In the lawsuit, the players, as they have in the past, "categorically" deny participating in any kind of "bounty" program designed to injure fellow players, and the NFLPA adds that it would never defend who did conspire to injure their peers on the field.
"The investigation and arbitration process that the Commissioner's public relations machinery touted as `thorough and fair' has, in reality, been a sham," the lawsuit stated.
The lawsuit said the NFL violated the labor agreement by refusing to provide the players with access to "critical documents or witnesses, or anything resembling the fairness mandated by the CBA and governing industrial due process law."
The suit also states that the players were subject to arbitration before an arbiter in Goodell, who had "launched a public campaign defending the punishments he intended to arbitrate, rendering him incurably and evidently biased."
The lawsuit also reiterates a claim that the CBA requires many of the "pay-for-performance" conduct outlined in the NFL's bounty investigation to be handled by a system arbitrator and not the commissioner, who has "improperly usurped" control over that process.
The NFL has argued that the bounty matter falls under conduct detrimental to the league, which the commissioner has authority to punish.
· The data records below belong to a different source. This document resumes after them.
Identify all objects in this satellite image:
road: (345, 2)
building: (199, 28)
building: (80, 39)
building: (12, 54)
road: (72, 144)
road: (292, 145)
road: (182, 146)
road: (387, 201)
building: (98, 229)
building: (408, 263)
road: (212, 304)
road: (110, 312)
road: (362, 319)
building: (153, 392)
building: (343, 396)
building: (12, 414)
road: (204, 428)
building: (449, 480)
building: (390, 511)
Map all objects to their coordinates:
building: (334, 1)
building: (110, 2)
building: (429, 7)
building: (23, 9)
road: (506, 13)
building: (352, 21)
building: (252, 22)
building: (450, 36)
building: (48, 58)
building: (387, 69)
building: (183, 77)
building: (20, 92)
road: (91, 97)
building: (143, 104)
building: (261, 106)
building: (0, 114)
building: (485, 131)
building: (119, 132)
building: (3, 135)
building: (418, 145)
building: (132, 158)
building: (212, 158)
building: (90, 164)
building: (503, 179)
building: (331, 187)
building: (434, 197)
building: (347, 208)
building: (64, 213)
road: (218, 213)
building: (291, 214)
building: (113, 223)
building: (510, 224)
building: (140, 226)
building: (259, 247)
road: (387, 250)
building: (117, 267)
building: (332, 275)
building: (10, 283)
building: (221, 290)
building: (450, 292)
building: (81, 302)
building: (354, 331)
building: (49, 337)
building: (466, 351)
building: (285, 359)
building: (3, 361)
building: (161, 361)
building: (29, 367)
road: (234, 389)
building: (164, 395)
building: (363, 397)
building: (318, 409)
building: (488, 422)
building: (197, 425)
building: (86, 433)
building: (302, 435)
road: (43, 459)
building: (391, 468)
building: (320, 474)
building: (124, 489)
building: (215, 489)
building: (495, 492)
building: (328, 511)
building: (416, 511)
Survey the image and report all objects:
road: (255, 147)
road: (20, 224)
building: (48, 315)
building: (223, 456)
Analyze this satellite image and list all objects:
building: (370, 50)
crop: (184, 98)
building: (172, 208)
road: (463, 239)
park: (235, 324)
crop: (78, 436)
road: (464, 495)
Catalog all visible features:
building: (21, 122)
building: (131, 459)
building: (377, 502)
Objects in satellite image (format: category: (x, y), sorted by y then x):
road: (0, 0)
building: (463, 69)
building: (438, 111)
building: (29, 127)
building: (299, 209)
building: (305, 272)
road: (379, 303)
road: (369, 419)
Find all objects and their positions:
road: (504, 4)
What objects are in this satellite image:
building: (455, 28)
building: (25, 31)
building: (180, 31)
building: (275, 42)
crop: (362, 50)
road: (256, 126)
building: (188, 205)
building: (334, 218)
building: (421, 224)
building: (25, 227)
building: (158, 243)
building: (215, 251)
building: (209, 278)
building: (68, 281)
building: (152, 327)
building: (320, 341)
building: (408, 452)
Two arbitration rulings so far have ruled in the NFL's favor on that matter, but the NFLPA lawsuit says the NFL's handling of the bounty matter amounts to a "rare case" in which the arbitrator's rulings should be set aside.
The union contends the arbitrator, Stephen Burbank, made his decision based on the fact that he saw his jurisdiction covering only improper payments made to players, but not the payments the NFL has said players made into the bounty pool.
"This distinction cannot be justified by the CBA, nor can it override the fact that the NFLPA has never agreed to arbitrate these types of disputes before the Commissioner," the lawsuit said.
Included with the 55-page lawsuit are 400 pages of exhibits, including about 200 pages of evidence that the NFL presented at a June 18 appeal hearing. The lawsuit notes that those documents represent a "sparse" sampling of the 18,000 documents totaling about 50,000 pages that the NFL said it had compiled during the three-year course of its investigation.
Also included is a sworn declaration from Duke Naipohn, a fatigue risk management specialist who was working closely with the Saints defense throughout the 2011 season. Naipohn said he attended most defensive meetings and never saw bounties placed on opposing players or saw Saints players rewarded for injuring opponents.